[Items listed in a dataset]
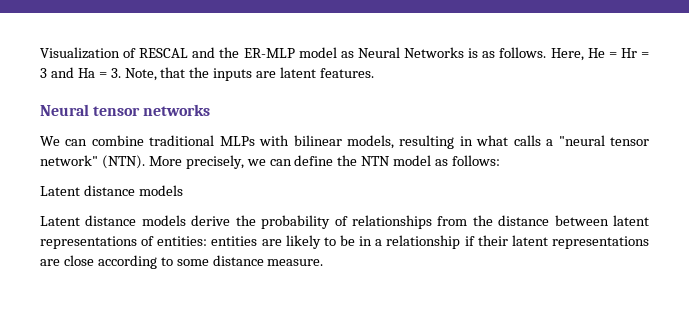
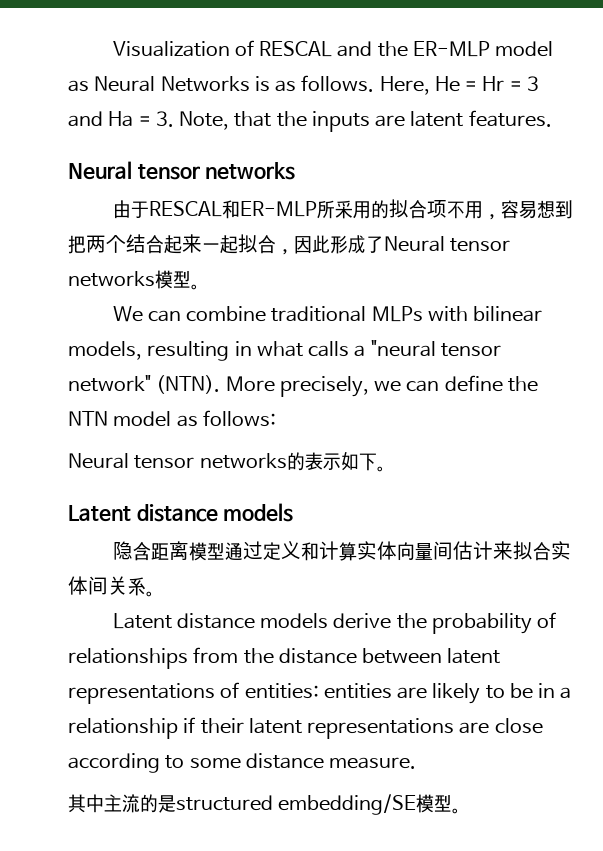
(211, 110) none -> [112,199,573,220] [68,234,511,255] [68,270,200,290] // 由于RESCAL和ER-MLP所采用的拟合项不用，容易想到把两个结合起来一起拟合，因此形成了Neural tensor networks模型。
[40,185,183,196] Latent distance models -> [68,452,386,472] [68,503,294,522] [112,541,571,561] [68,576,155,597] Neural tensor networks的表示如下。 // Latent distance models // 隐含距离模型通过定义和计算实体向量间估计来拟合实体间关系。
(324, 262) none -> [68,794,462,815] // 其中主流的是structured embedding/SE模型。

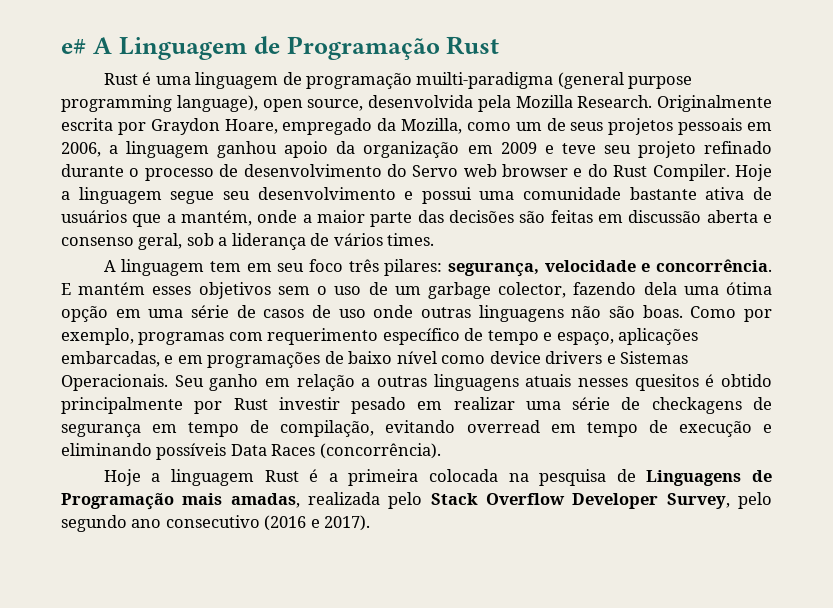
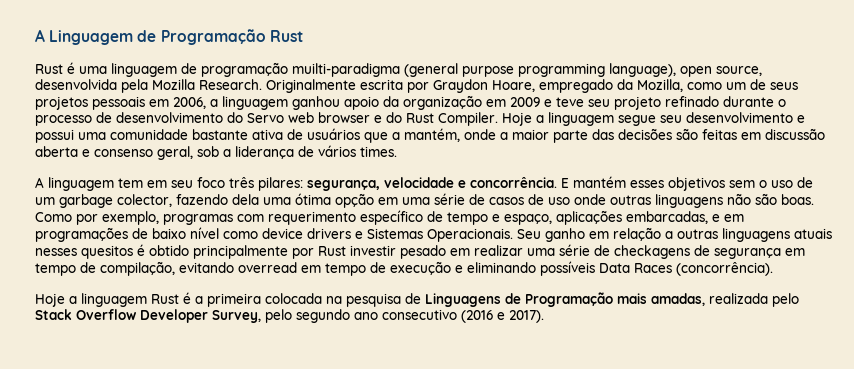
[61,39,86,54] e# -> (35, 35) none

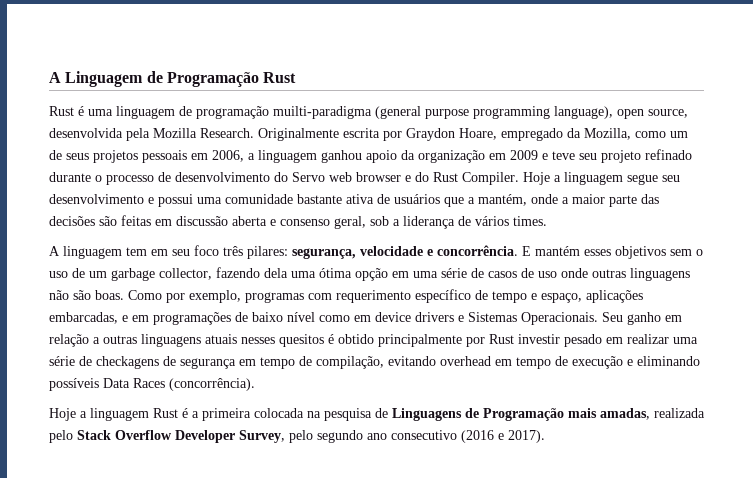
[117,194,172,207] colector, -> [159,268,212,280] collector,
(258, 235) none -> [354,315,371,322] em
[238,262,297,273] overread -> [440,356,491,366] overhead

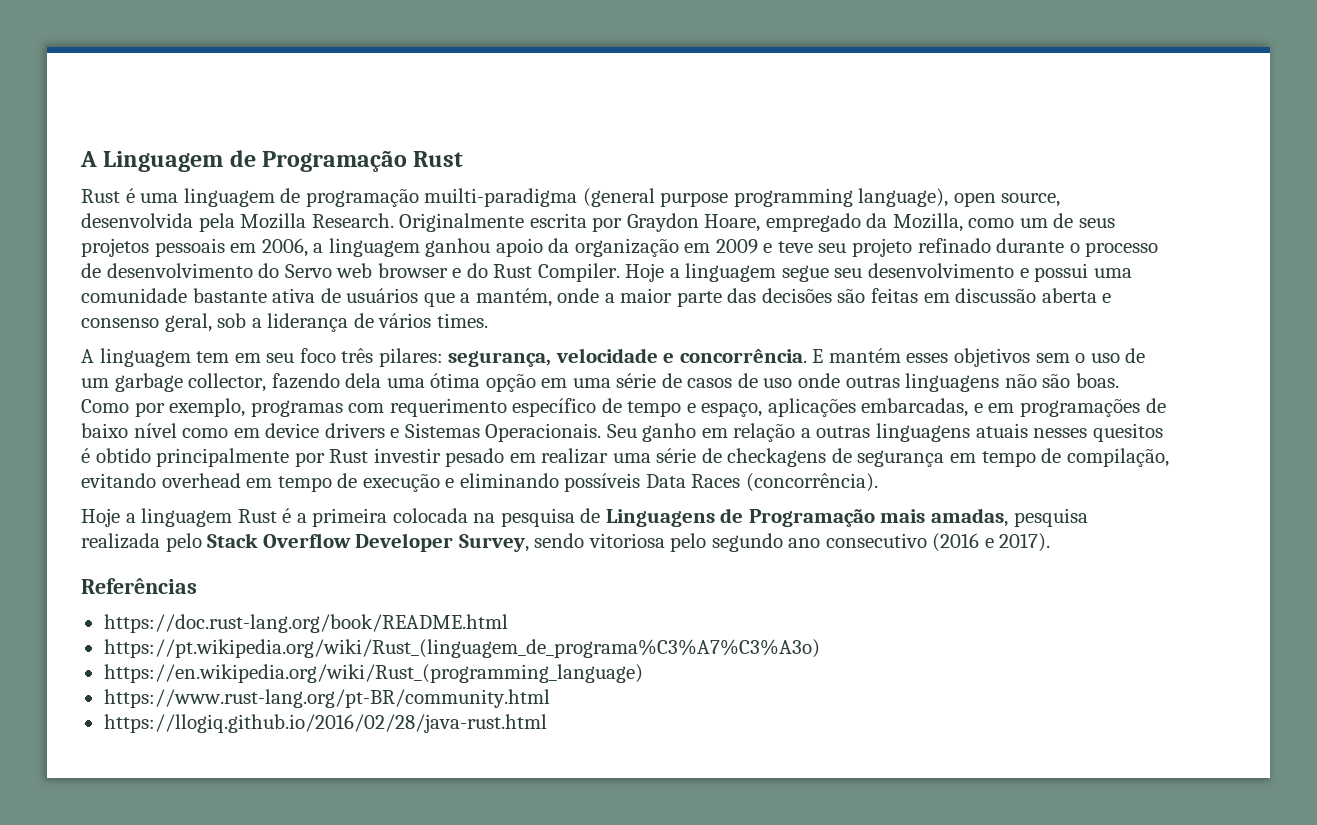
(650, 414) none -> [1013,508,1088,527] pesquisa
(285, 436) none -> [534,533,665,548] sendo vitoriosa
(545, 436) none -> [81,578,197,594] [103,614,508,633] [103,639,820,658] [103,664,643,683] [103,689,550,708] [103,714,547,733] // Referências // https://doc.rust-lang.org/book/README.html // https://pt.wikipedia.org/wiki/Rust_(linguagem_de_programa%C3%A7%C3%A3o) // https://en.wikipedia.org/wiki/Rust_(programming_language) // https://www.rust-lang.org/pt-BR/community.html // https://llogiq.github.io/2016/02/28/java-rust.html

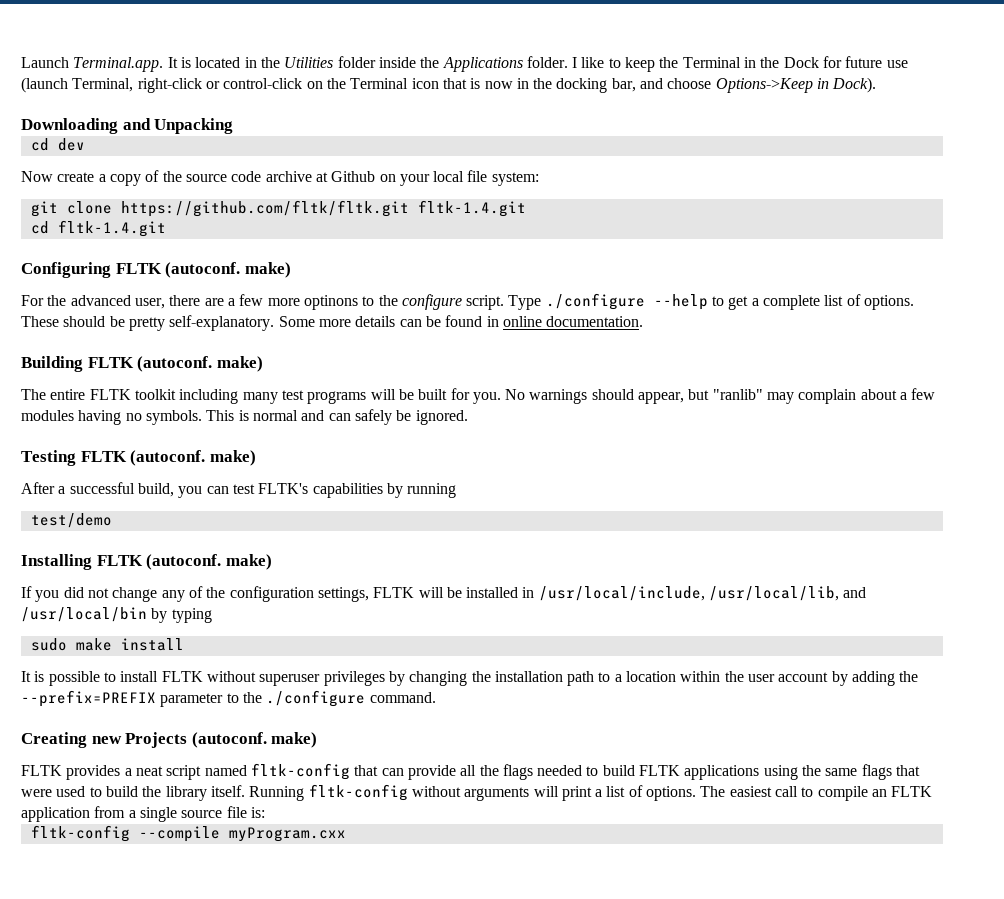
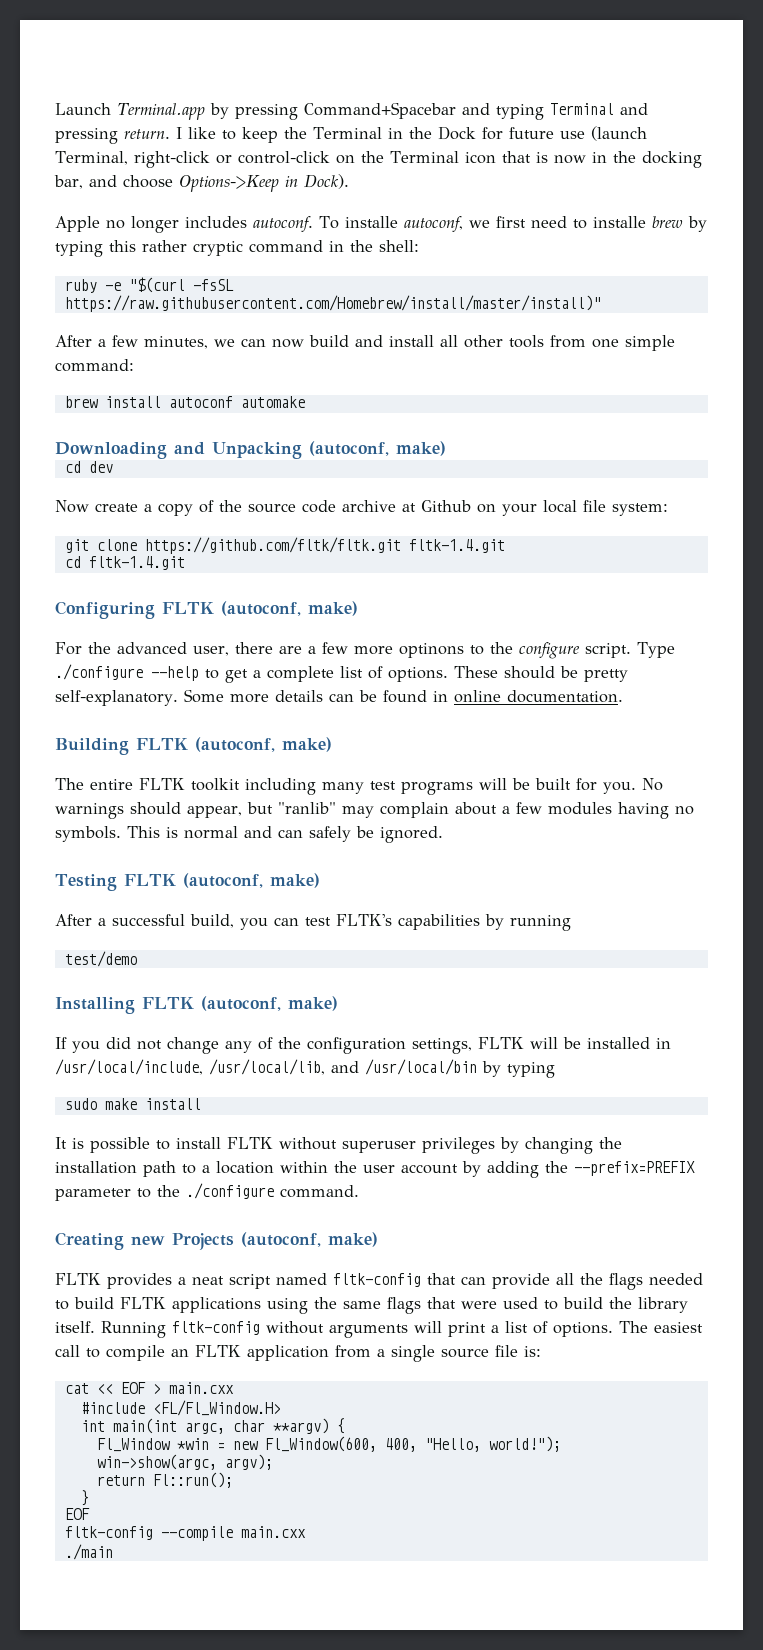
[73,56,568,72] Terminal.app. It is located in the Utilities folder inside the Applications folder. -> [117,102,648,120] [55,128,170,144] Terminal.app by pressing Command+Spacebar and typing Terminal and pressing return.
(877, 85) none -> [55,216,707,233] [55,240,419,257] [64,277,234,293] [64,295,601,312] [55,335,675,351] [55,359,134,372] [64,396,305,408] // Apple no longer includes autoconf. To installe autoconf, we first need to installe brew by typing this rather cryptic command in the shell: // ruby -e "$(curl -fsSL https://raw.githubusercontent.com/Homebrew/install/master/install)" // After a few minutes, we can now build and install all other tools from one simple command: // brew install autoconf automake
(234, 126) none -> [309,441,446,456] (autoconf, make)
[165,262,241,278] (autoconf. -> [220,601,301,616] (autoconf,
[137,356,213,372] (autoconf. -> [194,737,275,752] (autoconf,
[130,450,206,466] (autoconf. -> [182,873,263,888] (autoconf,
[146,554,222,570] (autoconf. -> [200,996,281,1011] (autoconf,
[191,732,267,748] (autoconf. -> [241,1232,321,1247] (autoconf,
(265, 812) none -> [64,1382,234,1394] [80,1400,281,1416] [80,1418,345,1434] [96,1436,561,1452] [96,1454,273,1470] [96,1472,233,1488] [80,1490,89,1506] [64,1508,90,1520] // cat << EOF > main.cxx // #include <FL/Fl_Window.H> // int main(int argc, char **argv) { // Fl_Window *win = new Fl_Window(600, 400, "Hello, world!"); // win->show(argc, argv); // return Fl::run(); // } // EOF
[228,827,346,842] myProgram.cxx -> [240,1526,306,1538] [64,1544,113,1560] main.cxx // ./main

(Task): Return the lines above exactly; the images are not part of the copy.

(Exercise response):
(211, 110) none -> [112,199,573,220] [68,234,511,255] [68,270,200,290] // 由于RESCAL和ER-MLP所采用的拟合项不用，容易想到把两个结合起来一起拟合，因此形成了Neural tensor networks模型。
[40,185,183,196] Latent distance models -> [68,452,386,472] [68,503,294,522] [112,541,571,561] [68,576,155,597] Neural tensor networks的表示如下。 // Latent distance models // 隐含距离模型通过定义和计算实体向量间估计来拟合实体间关系。
(324, 262) none -> [68,794,462,815] // 其中主流的是structured embedding/SE模型。

[61,39,86,54] e# -> (35, 35) none

[117,194,172,207] colector, -> [159,268,212,280] collector,
(258, 235) none -> [354,315,371,322] em
[238,262,297,273] overread -> [440,356,491,366] overhead

(650, 414) none -> [1013,508,1088,527] pesquisa
(285, 436) none -> [534,533,665,548] sendo vitoriosa
(545, 436) none -> [81,578,197,594] [103,614,508,633] [103,639,820,658] [103,664,643,683] [103,689,550,708] [103,714,547,733] // Referências // https://doc.rust-lang.org/book/README.html // https://pt.wikipedia.org/wiki/Rust_(linguagem_de_programa%C3%A7%C3%A3o) // https://en.wikipedia.org/wiki/Rust_(programming_language) // https://www.rust-lang.org/pt-BR/community.html // https://llogiq.github.io/2016/02/28/java-rust.html

[73,56,568,72] Terminal.app. It is located in the Utilities folder inside the Applications folder. -> [117,102,648,120] [55,128,170,144] Terminal.app by pressing Command+Spacebar and typing Terminal and pressing return.
(877, 85) none -> [55,216,707,233] [55,240,419,257] [64,277,234,293] [64,295,601,312] [55,335,675,351] [55,359,134,372] [64,396,305,408] // Apple no longer includes autoconf. To installe autoconf, we first need to installe brew by typing this rather cryptic command in the shell: // ruby -e "$(curl -fsSL https://raw.githubusercontent.com/Homebrew/install/master/install)" // After a few minutes, we can now build and install all other tools from one simple command: // brew install autoconf automake
(234, 126) none -> [309,441,446,456] (autoconf, make)
[165,262,241,278] (autoconf. -> [220,601,301,616] (autoconf,
[137,356,213,372] (autoconf. -> [194,737,275,752] (autoconf,
[130,450,206,466] (autoconf. -> [182,873,263,888] (autoconf,
[146,554,222,570] (autoconf. -> [200,996,281,1011] (autoconf,
[191,732,267,748] (autoconf. -> [241,1232,321,1247] (autoconf,
(265, 812) none -> [64,1382,234,1394] [80,1400,281,1416] [80,1418,345,1434] [96,1436,561,1452] [96,1454,273,1470] [96,1472,233,1488] [80,1490,89,1506] [64,1508,90,1520] // cat << EOF > main.cxx // #include <FL/Fl_Window.H> // int main(int argc, char **argv) { // Fl_Window *win = new Fl_Window(600, 400, "Hello, world!"); // win->show(argc, argv); // return Fl::run(); // } // EOF
[228,827,346,842] myProgram.cxx -> [240,1526,306,1538] [64,1544,113,1560] main.cxx // ./main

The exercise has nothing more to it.